In meinen eigenen Kreisen ging es anders ab. Wir Typen waren ausgemachte Chauvinisten, doch das wußten wir damals noch nicht. Aber wir waren wild und frei. Und das kam bei den Mädels offensichtlich gut an. Alles vögelte durcheinander. Es gab nur wenige stabile Beziehungen, an die ich mich erinnern kann. Mit unseren Kommunen und Wohngemeinschaften entstanden wirkliche Freiräume. Ob alle glücklich wurden, stand auf einem anderen Blatt.

Unsere Stützpunkte waren über die ganze Stadt verteilt. Das „unergründliche Obdach für Reisende" am Fasanenplatz, das „Zodiac", das „Black Corner", „Parabellum", „Meisengeige", „Mr. Go", der „Rote Punkt" und wie sie alle hießen. Einige Kneipen teilten wir mit einem anderen Publikum, z.B. die Weinwirtschaft „Leydicke", in der sich Frontstadt-Touristen und alkoholkranke Künstler mit billigem Obstwein die Kante gaben. Oder die „Feuchte Welle", eine Eckkneipe in der Wiener Straße im SO 36. Hierher kamen Freitagabend die Zimmerleute und Maurer direkt von der Arbeit, um ihre Lohntüten zu versaufen. Der Fußboden war mit Sägespänen bedeckt, was es etwas leichter machte, die Melange aus Kotze, Pisse, ausgeschlagenen Zähnen und sonstwas zu durchqueren.
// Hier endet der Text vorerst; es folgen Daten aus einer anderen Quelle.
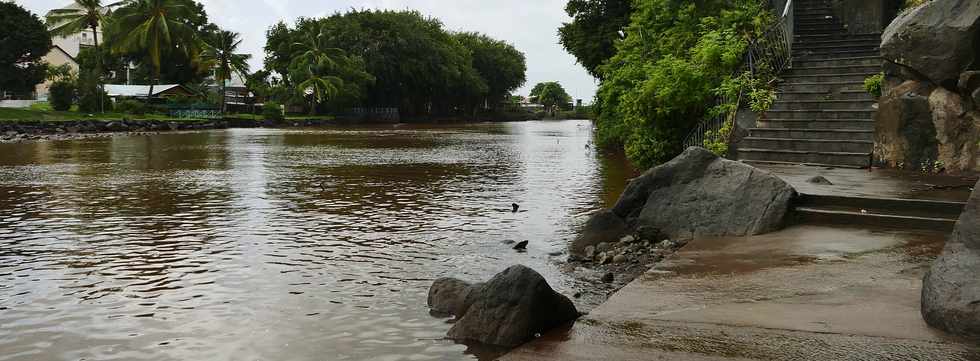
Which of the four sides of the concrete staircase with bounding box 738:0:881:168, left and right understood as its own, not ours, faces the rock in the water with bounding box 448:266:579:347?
front

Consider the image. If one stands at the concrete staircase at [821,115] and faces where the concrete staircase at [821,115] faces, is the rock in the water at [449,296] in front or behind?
in front

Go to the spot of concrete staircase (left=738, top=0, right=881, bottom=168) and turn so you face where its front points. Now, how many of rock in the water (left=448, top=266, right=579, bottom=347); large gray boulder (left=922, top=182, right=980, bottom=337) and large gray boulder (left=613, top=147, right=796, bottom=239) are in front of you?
3

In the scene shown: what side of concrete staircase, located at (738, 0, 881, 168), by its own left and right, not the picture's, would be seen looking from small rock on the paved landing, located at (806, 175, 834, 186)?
front

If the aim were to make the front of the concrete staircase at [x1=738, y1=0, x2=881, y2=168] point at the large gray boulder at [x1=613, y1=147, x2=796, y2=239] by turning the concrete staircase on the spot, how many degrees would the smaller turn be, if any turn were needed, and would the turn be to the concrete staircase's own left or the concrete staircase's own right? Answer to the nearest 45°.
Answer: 0° — it already faces it

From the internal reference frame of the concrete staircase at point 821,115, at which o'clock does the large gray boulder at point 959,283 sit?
The large gray boulder is roughly at 12 o'clock from the concrete staircase.

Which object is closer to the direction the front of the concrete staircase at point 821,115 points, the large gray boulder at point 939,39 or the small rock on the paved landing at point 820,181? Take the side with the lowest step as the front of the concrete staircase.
the small rock on the paved landing

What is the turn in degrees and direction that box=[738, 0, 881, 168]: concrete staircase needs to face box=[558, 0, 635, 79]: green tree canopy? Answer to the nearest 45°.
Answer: approximately 135° to its right

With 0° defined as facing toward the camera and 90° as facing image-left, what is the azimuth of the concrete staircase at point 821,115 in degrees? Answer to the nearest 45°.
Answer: approximately 0°

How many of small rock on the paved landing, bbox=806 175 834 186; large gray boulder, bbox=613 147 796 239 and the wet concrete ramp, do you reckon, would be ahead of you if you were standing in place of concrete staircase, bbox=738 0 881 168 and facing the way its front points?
3

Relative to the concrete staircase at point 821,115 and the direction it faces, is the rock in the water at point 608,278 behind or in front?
in front
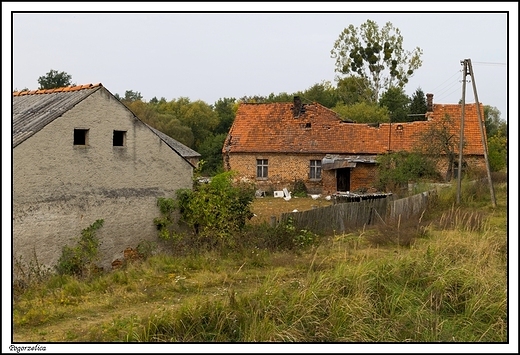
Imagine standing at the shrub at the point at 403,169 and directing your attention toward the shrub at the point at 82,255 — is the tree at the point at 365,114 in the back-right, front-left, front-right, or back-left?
back-right

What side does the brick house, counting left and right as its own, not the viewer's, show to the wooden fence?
front

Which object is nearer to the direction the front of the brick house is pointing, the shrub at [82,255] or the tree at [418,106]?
the shrub

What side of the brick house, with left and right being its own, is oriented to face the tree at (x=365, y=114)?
back

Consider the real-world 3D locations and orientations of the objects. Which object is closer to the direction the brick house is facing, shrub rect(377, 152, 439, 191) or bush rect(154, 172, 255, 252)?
the bush

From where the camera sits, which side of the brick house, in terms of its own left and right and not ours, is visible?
front

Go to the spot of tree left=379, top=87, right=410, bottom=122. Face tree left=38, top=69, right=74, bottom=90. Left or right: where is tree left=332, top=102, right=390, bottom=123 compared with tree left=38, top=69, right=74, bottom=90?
left

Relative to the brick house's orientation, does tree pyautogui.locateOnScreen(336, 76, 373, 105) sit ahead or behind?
behind

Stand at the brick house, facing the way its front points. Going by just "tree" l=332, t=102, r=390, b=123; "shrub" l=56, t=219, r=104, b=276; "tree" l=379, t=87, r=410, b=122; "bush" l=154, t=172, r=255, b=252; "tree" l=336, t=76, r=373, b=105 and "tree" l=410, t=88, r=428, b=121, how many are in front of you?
2

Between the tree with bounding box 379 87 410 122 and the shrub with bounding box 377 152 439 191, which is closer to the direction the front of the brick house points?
the shrub

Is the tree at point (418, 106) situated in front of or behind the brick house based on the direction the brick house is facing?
behind

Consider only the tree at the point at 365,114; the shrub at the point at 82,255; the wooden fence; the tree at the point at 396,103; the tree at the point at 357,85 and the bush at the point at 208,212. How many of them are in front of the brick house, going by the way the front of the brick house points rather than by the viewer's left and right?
3

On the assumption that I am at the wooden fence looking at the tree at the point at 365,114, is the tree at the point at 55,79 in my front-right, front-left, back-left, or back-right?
front-left

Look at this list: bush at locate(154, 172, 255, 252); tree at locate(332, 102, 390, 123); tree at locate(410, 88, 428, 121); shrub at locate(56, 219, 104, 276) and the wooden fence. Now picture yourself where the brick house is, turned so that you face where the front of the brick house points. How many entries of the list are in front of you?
3

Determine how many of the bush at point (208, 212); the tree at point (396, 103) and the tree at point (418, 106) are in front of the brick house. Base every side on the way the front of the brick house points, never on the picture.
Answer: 1

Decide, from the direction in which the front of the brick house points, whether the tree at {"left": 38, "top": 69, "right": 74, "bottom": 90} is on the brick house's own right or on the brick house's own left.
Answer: on the brick house's own right
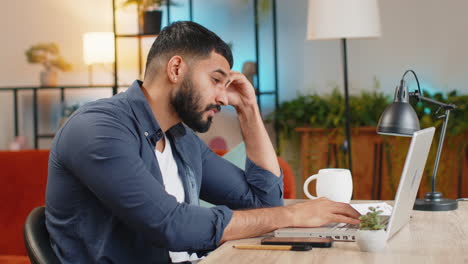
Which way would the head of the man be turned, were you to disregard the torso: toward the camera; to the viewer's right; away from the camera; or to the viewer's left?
to the viewer's right

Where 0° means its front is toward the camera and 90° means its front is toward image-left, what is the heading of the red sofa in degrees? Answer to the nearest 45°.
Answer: approximately 0°

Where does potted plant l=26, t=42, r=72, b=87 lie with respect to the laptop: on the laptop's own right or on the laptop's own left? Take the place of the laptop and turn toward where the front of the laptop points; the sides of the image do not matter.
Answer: on the laptop's own right

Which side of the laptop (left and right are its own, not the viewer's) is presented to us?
left

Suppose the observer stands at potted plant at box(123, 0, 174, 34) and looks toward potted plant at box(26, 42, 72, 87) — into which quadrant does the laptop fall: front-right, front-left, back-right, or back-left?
back-left

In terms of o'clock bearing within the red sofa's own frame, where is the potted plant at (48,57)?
The potted plant is roughly at 6 o'clock from the red sofa.

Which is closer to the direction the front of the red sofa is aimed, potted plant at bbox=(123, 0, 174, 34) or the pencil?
the pencil

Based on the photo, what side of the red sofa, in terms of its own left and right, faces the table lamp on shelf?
back

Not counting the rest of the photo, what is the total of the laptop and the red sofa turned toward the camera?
1
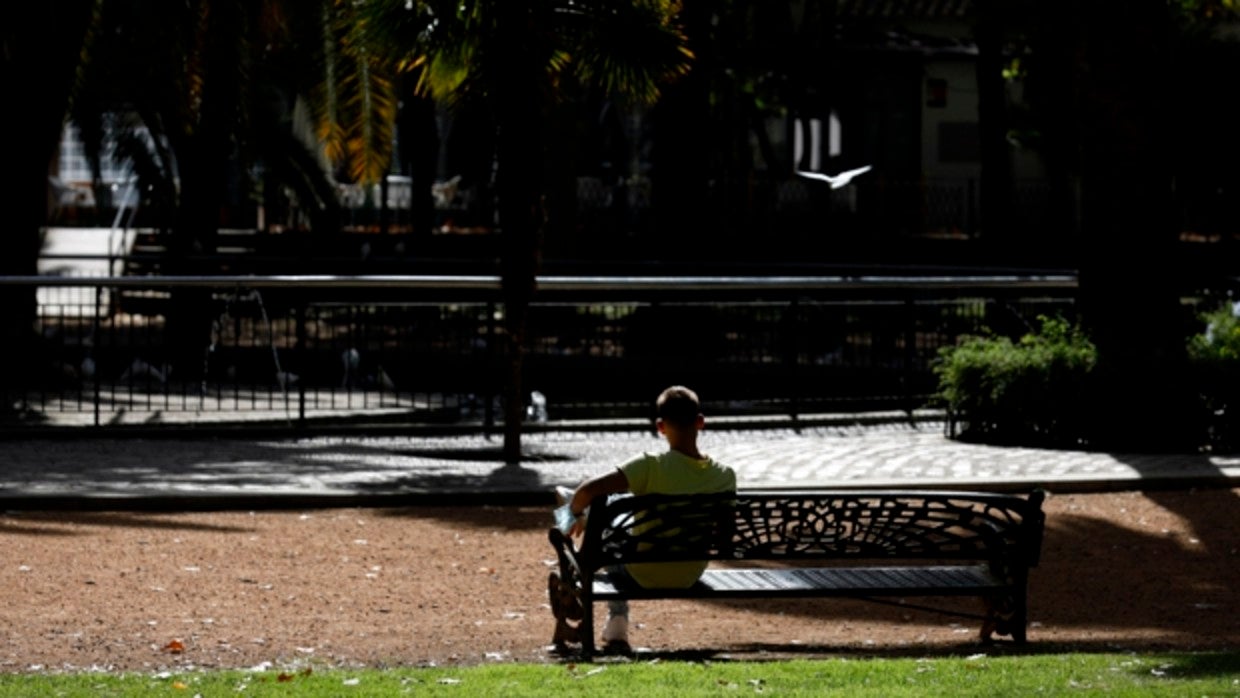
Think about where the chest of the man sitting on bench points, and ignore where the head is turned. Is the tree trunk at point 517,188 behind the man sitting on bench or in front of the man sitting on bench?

Angejahrte Hausfrauennutten hingen herum und versuchten, ihre verblühten Reize an den Mann zu bringen. Die Zimmerleute machten nach der fünften Lage ihre Hosengürtel auf, schlangen sie um den Handlauf am Tresen und soffen dann weiter, bis sie halbtot niedersanken. Immerhin noch durch den Gurt gehalten, der verhinderte, daß sie im Dreck des Fußbodens landeten.